= Nash Manor =

Grade I listed building in Llandow, south Wales

Nash Manor is a Grade I listed building in Llandow, near Cowbridge in the Vale of Glamorgan, south Wales. It became a Grade I listed building on 16 December 1952.

==The Manor==
The manor is located in its own private grounds to the north of the Llandow trading estate and about half a mile south of Llysworney. There are a pair of gates at the entrance to the drive which is at the junction of the B4268 and the B4270. There is a forecourt in front of the property.

The house has long been the property of the Carne family. Sir Edward Carne lived here at the time the house was built at the beginning of the sixteenth century. Over the ensuing five centuries it has seen a number of adaptations and refurbishments but has retained its sixteenth and seventeenth century character. It is a two-storey building with attics, mostly built of local limestone and with sandstone window surrounds and slate roofs. It is now H-shaped but would have been T-shaped at an earlier date. Some of the windows are mullioned and there is a coat of arms over the main doorway. The staircase is late sixteenth century and stands at the rear of the hallway, and the finest room is the panelled parlour.

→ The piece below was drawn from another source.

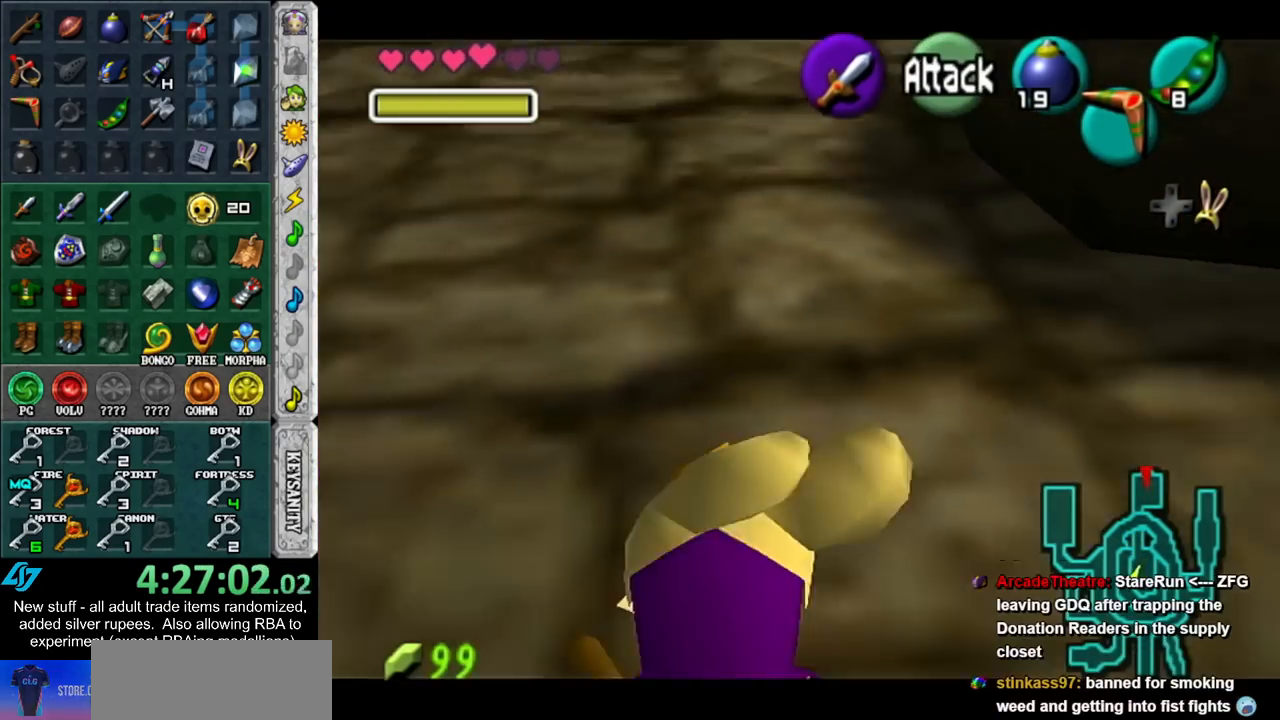
{"buttons": ["L1"], "left_stick": "center", "right_stick": "center", "events": []}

The manor was designated as a Grade I listed building on 16 December 1952. The reason for the listing was stated as "Listed grade I for its exceptional interest as one of Glamorgan's finest country houses retaining sub-medieval internal detail of the highest quality." Some of the outbuildings are listed as Grade II listed buildings, including the pheasant house and the pigeon house.

The house is set in six acres of gardens and woodland. The west wing of the property is used for domestic rental.